§ WORK REQUEST
Output each line from the one that contains "1: (150, 87)" to the final line of the data below, exactly, and include nothing else.

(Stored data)
***

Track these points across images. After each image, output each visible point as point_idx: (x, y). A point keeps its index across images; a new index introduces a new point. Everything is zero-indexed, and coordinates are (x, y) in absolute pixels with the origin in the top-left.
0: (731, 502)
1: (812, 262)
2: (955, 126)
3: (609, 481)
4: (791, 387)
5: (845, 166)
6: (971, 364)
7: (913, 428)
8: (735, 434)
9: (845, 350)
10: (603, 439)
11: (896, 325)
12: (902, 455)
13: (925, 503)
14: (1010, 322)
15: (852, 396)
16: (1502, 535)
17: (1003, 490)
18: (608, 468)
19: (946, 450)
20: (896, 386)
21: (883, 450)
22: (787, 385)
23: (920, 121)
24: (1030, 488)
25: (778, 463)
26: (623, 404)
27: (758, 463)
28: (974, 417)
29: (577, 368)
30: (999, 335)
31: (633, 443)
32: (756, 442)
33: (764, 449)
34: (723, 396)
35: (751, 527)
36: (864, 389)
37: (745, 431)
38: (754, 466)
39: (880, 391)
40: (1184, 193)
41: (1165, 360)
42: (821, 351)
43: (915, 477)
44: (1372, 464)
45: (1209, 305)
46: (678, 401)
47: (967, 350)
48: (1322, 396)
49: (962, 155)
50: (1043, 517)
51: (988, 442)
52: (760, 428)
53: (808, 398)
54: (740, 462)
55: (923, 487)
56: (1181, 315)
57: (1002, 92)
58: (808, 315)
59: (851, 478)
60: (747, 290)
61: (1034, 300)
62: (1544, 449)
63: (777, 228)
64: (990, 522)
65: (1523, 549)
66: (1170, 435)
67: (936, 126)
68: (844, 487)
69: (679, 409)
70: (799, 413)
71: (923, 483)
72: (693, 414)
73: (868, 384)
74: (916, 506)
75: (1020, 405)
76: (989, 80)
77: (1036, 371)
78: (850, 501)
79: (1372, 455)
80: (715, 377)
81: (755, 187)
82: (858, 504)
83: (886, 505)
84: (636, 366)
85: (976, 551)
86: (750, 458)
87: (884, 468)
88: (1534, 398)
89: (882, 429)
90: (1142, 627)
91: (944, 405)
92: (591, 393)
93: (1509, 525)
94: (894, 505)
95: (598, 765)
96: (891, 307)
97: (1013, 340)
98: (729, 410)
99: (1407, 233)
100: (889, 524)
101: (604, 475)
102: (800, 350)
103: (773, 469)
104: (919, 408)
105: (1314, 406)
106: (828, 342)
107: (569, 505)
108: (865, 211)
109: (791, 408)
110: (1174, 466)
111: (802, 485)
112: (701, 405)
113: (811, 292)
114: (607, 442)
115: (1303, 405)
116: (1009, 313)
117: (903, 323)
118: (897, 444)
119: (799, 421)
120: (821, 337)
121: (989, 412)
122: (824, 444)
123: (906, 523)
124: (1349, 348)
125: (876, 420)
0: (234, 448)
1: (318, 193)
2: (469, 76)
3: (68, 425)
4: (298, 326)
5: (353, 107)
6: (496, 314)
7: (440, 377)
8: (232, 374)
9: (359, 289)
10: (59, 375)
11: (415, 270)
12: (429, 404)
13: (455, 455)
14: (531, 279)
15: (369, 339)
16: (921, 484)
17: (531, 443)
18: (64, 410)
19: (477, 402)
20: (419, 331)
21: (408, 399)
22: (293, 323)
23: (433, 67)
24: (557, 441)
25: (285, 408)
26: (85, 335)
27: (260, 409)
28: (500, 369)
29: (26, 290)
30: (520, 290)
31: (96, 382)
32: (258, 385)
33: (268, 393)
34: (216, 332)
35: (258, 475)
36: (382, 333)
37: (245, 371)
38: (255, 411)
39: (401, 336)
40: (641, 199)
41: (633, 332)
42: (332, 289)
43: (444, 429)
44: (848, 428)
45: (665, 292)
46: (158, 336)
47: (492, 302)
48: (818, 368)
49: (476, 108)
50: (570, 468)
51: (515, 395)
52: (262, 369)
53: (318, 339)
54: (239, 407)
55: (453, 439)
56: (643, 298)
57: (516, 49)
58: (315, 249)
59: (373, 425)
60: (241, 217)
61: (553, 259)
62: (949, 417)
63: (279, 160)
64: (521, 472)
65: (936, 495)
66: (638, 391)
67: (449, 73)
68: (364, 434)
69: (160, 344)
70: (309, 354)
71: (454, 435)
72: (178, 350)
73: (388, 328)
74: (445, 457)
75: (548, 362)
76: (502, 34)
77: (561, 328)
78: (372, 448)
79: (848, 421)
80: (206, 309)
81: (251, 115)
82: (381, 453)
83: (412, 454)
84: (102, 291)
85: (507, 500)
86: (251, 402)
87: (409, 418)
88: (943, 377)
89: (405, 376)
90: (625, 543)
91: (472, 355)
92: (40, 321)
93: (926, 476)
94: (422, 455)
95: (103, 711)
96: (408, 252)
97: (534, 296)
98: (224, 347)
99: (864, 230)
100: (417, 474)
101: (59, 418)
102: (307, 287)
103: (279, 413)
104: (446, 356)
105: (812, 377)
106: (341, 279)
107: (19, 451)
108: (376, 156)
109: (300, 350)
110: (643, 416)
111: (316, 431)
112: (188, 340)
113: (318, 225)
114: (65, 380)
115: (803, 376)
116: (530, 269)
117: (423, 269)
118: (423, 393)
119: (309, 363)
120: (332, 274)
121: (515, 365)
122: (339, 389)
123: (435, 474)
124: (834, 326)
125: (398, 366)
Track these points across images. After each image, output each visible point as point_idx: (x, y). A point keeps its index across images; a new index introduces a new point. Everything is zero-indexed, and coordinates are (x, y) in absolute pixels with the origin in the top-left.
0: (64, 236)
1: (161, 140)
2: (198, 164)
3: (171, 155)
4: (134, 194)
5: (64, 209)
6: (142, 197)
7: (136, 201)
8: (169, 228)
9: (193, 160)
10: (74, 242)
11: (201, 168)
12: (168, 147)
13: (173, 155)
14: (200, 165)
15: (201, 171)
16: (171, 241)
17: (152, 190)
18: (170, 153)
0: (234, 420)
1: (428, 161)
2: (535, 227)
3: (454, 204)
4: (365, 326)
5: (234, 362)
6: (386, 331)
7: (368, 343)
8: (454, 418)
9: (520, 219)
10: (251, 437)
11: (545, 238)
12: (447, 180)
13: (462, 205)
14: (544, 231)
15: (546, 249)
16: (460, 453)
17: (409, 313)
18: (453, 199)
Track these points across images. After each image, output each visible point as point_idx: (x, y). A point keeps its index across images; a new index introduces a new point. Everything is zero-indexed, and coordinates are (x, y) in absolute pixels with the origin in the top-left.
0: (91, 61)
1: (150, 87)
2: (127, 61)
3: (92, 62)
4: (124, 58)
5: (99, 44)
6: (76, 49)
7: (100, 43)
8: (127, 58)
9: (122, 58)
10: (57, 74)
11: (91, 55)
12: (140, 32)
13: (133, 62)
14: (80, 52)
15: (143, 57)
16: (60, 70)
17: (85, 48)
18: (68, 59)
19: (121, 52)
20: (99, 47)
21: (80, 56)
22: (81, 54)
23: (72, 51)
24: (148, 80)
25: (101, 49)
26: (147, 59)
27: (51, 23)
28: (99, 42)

***

§ WRITTEN SOLUTION
1: (150, 87)
2: (127, 61)
3: (92, 62)
4: (124, 58)
5: (99, 44)
6: (76, 49)
7: (100, 43)
8: (127, 58)
9: (122, 58)
10: (57, 74)
11: (91, 55)
12: (140, 32)
13: (133, 62)
14: (80, 52)
15: (143, 57)
16: (60, 70)
17: (85, 48)
18: (68, 59)
19: (121, 52)
20: (99, 47)
21: (80, 56)
22: (81, 54)
23: (72, 51)
24: (148, 80)
25: (101, 49)
26: (147, 59)
27: (51, 23)
28: (99, 42)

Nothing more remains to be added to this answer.